> **TO DO**: Both the line below containing "U.S. Producers’ Questionnaire" and the line containing "Please provide the", along with every line between them, should be repeated exactly; no other line belongs in the answer.
[Start of section]
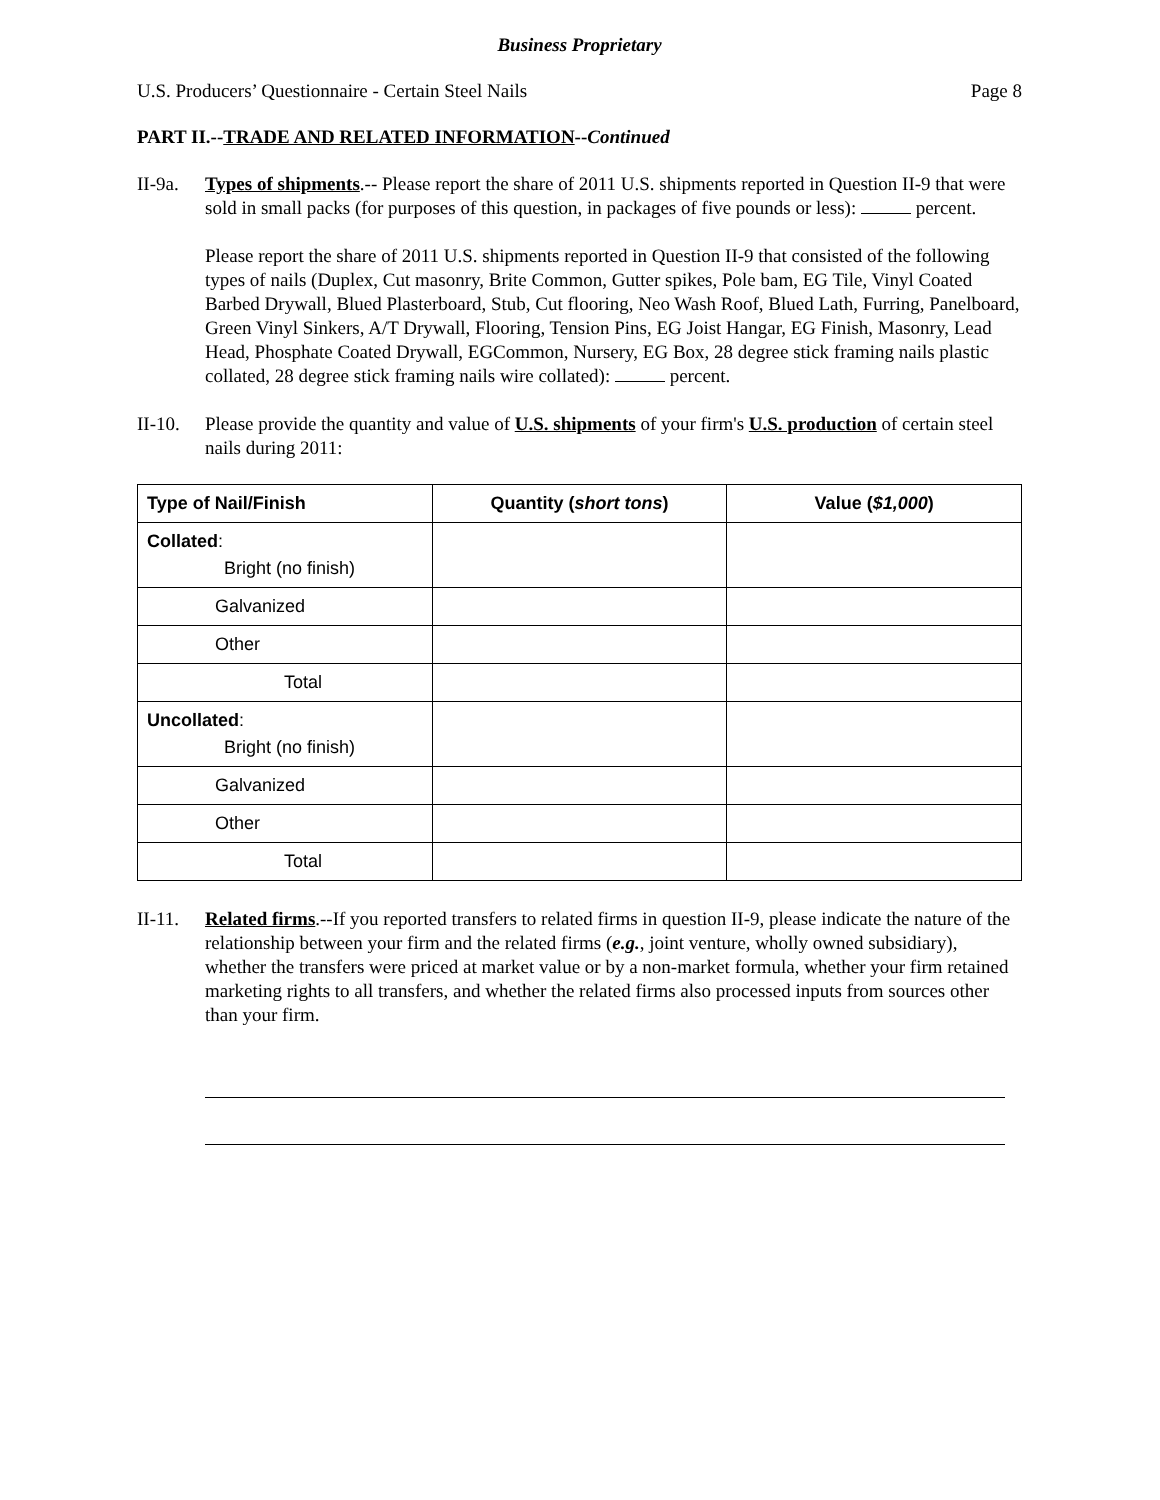Business Proprietary
U.S. Producers’ Questionnaire - Certain Steel Nails Page 8
PART II.--TRADE AND RELATED INFORMATION--Continued
II-9a.
Types of shipments.-- Please report the share of 2011 U.S. shipments reported in Question II-9 that were sold in small packs (for purposes of this question, in packages of five pounds or less): percent.
Please report the share of 2011 U.S. shipments reported in Question II-9 that consisted of the following types of nails (Duplex, Cut masonry, Brite Common, Gutter spikes, Pole bam, EG Tile, Vinyl Coated Barbed Drywall, Blued Plasterboard, Stub, Cut flooring, Neo Wash Roof, Blued Lath, Furring, Panelboard, Green Vinyl Sinkers, A/T Drywall, Flooring, Tension Pins, EG Joist Hangar, EG Finish, Masonry, Lead Head, Phosphate Coated Drywall, EGCommon, Nursery, EG Box, 28 degree stick framing nails plastic collated, 28 degree stick framing nails wire collated): percent.
II-10.
Please provide the quantity and value of U.S. shipments of your firm's U.S. production of certain steel nails during 2011:
| Type of Nail/Finish | Quantity ( short tons ) | Value ( $1,000 ) |
| --- | --- | --- |
| Collated : Bright (no finish) | | |
| Galvanized | | |
| Other | | |
| Total | | |
| Uncollated : Bright (no finish) | | |
| Galvanized | | |
| Other | | |
| Total | | |
II-11.
Related firms.--If you reported transfers to related firms in question II-9, please indicate the nature of the relationship between your firm and the related firms (e.g., joint venture, wholly owned subsidiary), whether the transfers were priced at market value or by a non-market formula, whether your firm retained marketing rights to all transfers, and whether the related firms also processed inputs from sources other than your firm.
[End of section]
> **RESULT FOR THIS TASK**:
U.S. Producers’ Questionnaire - Certain Steel Nails Page 8
PART II.--TRADE AND RELATED INFORMATION--Continued
II-9a.
Types of shipments.-- Please report the share of 2011 U.S. shipments reported in Question II-9 that were sold in small packs (for purposes of this question, in packages of five pounds or less): percent.
Please report the share of 2011 U.S. shipments reported in Question II-9 that consisted of the following types of nails (Duplex, Cut masonry, Brite Common, Gutter spikes, Pole bam, EG Tile, Vinyl Coated Barbed Drywall, Blued Plasterboard, Stub, Cut flooring, Neo Wash Roof, Blued Lath, Furring, Panelboard, Green Vinyl Sinkers, A/T Drywall, Flooring, Tension Pins, EG Joist Hangar, EG Finish, Masonry, Lead Head, Phosphate Coated Drywall, EGCommon, Nursery, EG Box, 28 degree stick framing nails plastic collated, 28 degree stick framing nails wire collated): percent.
II-10.
Please provide the quantity and value of U.S. shipments of your firm's U.S. production of certain steel nails during 2011:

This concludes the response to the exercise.